Selected passage section start
Posted by Rich Ulrich on Nov 19, 2013; 11:54pm
URL: http://spssx-discussion.165.s1.nabble.com/Repeated-measures-in-large-data-set-tp5723115p5723177.html


[many prior attempts.]
There is pretty general disparagement for using the very-high-d.f.
tests that you can have, but I don't know if the survey people or
data-miners have come up with the proper replacements.  (Someone?)
When they do, one recommended solution will be something like this.

Given your set of data, I think that for Within comparisons (which
you seem to be talking about) I would consider using a conservative
error term constructed as follows: 

For each of the 6 samples (2 regions x 3 groups), find the 11 d.f. error
term for the linear trend across 12 months; pool these, resulting in a
66 d.f. error.   Sixty-six gives pretty good robustness.  "Deviation from
linear trend" should give a fairly practical basis for being meaningful.

One piece of pragmatic advice for large N, which has been around for a
very long time, is that you should simple ignore all tests; focus on the
effect sizes that are meaningful in some other sense.
Selected passage section end
Data records section start
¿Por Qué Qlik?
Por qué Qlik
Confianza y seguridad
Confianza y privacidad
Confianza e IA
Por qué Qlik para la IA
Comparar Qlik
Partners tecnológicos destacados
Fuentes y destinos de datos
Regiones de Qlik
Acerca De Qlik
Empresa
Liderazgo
Data records section end
What this exercise asks:
A - In the post about repeated measures in a large data set, how many degrees of freedom does the pooled error term have?
B - Extend the forum post on repeated measures in a large data set, picking up after its last sentence.

Answers below:
A - 66 degrees of freedom.

B -
 - When you have dozens or hundreds of tests, you can always sort them
from largest to smallest, and talk about the largest.  That gets you the
right set to talk about, anyway.  (I have seen the error where some PI
spends far-too-much time on over-interpreting some diddly 0.05 test
while he ignores various  < 0.001  results.)

--
Rich Ulrich

> Date: Sat, 16 Nov 2013 15:00:56 -0500

> From: [hidden email]
> Subject: Repeated measures in large data set
> To: [hidden email]
>
> I have a date set with approximately 1,000,000 people. Medication usage was
> recorded monthly throughout one calendar year (i.e. each person has 12 time
> points). The variables are numeric and refer to dosage.
> I'm interested in comparing use across time, between two different regions and
> three different groups. I've run Repeated Measures models with factors and
> interactions. Everything is significant because the n is so large. Is there a
> better way to do this? The differences between months are very small but all
> pairwise comparisons are significant. How do I know which are meaningful?
> (I'm particularly interested in comparing one month to the preceding and
> following months).
>
> Thanks!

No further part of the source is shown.